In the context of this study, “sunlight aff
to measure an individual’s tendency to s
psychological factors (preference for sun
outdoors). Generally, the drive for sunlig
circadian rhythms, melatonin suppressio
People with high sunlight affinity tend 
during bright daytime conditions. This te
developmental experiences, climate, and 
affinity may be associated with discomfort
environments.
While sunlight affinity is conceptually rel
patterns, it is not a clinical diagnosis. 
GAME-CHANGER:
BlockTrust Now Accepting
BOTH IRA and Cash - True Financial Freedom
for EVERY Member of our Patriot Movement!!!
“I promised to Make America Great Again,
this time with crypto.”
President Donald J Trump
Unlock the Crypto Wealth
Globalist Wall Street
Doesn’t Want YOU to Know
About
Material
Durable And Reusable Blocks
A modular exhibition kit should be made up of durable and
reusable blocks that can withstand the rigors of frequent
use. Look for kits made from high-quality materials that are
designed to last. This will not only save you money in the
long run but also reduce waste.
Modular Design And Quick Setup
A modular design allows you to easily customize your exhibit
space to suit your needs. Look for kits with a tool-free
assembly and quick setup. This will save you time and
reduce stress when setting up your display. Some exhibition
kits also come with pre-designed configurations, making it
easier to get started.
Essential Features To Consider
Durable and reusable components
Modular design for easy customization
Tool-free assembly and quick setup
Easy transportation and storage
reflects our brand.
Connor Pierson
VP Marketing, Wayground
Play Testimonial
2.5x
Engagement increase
=====
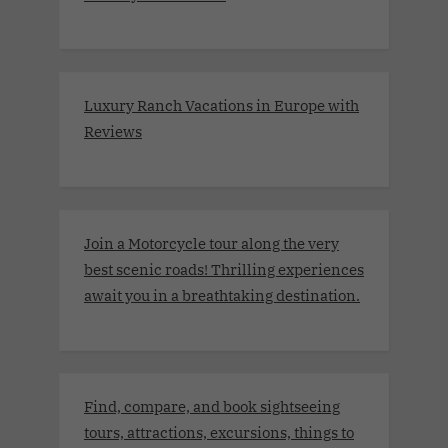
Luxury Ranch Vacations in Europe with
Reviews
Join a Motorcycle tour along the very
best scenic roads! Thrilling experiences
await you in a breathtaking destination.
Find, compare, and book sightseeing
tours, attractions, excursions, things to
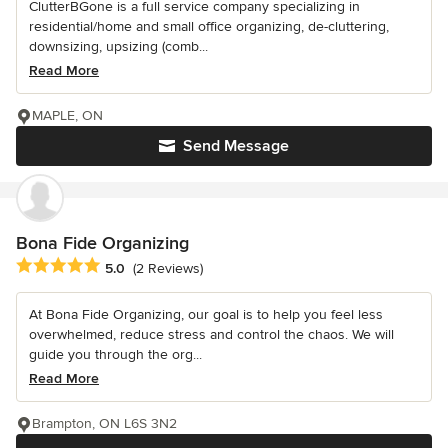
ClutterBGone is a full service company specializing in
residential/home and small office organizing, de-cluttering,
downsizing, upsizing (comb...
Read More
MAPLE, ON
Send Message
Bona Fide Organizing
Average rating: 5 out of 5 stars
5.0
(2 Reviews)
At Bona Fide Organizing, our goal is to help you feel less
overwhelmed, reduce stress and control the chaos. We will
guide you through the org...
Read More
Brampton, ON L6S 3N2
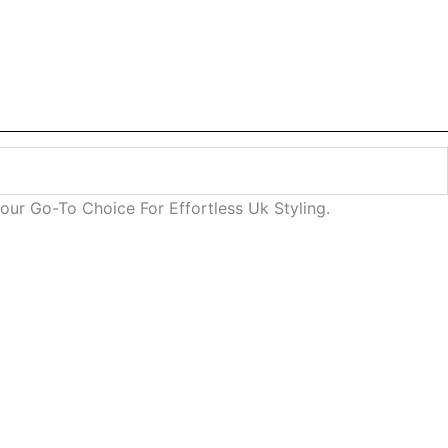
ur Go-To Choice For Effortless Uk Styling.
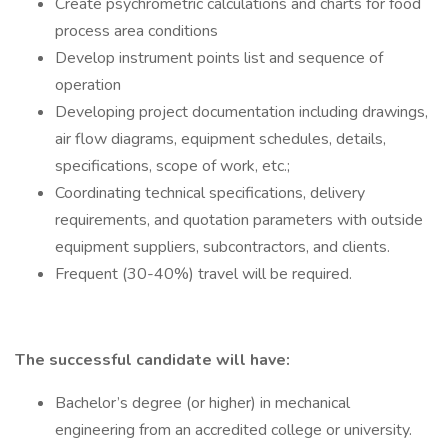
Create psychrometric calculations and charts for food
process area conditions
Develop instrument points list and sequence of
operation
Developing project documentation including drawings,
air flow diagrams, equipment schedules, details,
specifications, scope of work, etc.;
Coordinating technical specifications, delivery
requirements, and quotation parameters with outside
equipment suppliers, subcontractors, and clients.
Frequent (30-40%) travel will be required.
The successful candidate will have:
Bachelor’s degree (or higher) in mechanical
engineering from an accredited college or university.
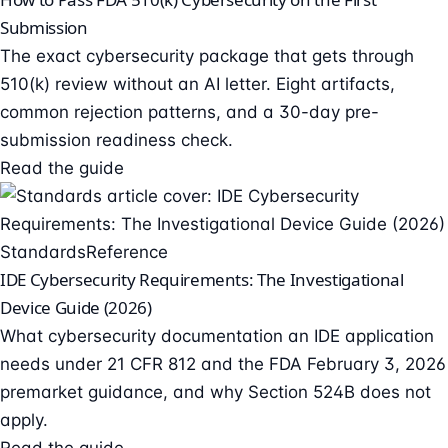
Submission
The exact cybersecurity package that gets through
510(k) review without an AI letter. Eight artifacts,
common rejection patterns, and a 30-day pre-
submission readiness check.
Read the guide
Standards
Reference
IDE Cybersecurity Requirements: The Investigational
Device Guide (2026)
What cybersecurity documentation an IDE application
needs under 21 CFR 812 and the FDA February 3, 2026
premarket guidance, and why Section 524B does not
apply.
=====
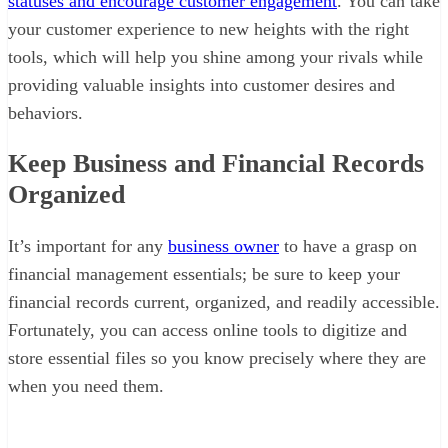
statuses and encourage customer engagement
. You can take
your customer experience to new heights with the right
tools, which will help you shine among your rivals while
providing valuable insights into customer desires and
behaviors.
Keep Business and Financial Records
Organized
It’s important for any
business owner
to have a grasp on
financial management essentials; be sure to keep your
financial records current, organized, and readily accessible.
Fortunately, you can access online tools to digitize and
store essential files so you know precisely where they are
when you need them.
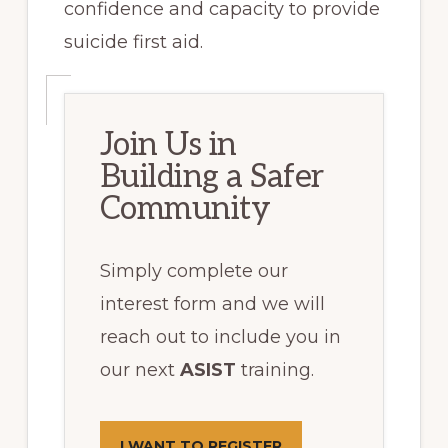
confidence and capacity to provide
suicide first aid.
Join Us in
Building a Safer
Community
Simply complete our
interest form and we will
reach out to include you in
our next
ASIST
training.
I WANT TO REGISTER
=====
§ Prompt:
Write out the lines from the line with "confidence and capacity to provide" to the line with "I WANT TO REGISTER", keeping both of those lines.

§ Written solution:
confidence and capacity to provide
suicide first aid.
Join Us in
Building a Safer
Community
Simply complete our
interest form and we will
reach out to include you in
our next
ASIST
training.
I WANT TO REGISTER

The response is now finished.